*Quoted passage*

※ ※ ※

# THE ROAD OF LIFE poem



## amiam* (Jan 5, 2010)

Way back in the sixties I saw a painting hanging in my friends apartment in Berkley. The painting was done in a monotone color of green. I recall, as I was looking at it that it is the road of life!

THE ROAD OF LIFE

THE ROAD OF LIFE IS AS THAT,
WHICH I HAVE SEEN.
WHO BUT PAINTED THIS.....
I DO NOT KNOW.
BUT THERE WAS A ROAD,
AND MANY STROLLED ALONG ITS WAY.
SOME HAND IN HAND.......
AND SOME ALONE. AND THIS ROAD HAD MANY TURNS, WITH LAMPS TO LIGHT THE WAY. AND ON EACH SIDE WAS THE SEA....
AND NOW AND THEN A FOG
COULD BE SEEN.
THE ROAD WAS LONG.....
SO VERY LONG.
AS IF TO STRETCH TO ETERNITY
AND SO DID VANISH
AT HORIZON AND SEA.
AND WHAT OF THEY...... 
WHO WALK THIS ROAD?

※ ※ ※

*Input rows*
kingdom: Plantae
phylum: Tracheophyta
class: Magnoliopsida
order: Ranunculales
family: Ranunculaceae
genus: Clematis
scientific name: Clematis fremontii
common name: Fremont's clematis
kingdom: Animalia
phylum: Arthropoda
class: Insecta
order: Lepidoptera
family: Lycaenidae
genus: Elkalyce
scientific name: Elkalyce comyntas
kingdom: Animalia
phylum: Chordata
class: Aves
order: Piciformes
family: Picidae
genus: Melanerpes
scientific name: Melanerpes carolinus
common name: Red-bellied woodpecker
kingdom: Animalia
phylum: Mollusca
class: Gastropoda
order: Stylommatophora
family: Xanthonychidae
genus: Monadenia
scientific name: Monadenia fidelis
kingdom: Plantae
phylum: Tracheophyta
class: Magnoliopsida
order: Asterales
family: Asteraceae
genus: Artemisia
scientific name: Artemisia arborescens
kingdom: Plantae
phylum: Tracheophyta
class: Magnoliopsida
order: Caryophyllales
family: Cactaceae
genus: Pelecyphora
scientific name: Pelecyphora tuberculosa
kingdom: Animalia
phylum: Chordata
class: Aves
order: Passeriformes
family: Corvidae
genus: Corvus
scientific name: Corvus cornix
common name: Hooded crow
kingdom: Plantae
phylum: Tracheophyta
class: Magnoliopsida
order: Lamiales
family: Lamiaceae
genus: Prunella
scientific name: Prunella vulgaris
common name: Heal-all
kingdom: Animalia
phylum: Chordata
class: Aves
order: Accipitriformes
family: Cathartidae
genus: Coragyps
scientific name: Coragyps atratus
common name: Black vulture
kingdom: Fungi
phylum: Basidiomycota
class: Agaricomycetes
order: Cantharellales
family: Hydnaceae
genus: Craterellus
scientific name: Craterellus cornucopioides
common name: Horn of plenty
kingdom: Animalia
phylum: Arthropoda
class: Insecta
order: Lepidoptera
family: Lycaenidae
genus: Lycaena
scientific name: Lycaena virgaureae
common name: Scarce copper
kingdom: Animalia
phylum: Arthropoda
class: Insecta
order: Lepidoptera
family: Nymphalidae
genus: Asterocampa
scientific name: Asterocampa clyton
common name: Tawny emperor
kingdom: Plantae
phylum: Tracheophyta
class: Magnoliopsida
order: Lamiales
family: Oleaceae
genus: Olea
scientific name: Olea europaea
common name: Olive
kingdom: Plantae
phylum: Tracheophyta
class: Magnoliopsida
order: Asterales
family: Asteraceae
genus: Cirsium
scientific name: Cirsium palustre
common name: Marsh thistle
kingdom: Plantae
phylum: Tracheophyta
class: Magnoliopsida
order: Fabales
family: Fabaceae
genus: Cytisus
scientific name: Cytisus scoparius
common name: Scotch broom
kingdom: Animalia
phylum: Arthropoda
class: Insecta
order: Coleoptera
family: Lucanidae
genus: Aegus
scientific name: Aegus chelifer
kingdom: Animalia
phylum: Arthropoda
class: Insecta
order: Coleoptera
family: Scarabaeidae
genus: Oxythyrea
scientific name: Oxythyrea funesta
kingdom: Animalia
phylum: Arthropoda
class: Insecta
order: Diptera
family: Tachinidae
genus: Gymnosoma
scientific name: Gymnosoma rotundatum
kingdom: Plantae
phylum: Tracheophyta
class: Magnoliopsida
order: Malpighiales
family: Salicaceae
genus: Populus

※ ※ ※

*Challenge 1*
Can you summarize the road of life post in two sentences?
*Challenge 2*
Could you transcribe everything in the listing from the line containing "genus: Asterocampa" down to the line containing "genus: Cytisus", with both of those lines included?

*Response 1*
The poster recalls seeing a painting done in a monotone green in a friend's apartment back in the sixties and recognizing it as the road of life. The poem that follows describes a very long road with many turns, lit by lamps and bordered on each side by the sea, sometimes in fog, walked by many, some hand in hand and some alone, that seems to stretch to eternity before vanishing at horizon and sea.

*Response 2*
genus: Asterocampa
scientific name: Asterocampa clyton
common name: Tawny emperor
kingdom: Plantae
phylum: Tracheophyta
class: Magnoliopsida
order: Lamiales
family: Oleaceae
genus: Olea
scientific name: Olea europaea
common name: Olive
kingdom: Plantae
phylum: Tracheophyta
class: Magnoliopsida
order: Asterales
family: Asteraceae
genus: Cirsium
scientific name: Cirsium palustre
common name: Marsh thistle
kingdom: Plantae
phylum: Tracheophyta
class: Magnoliopsida
order: Fabales
family: Fabaceae
genus: Cytisus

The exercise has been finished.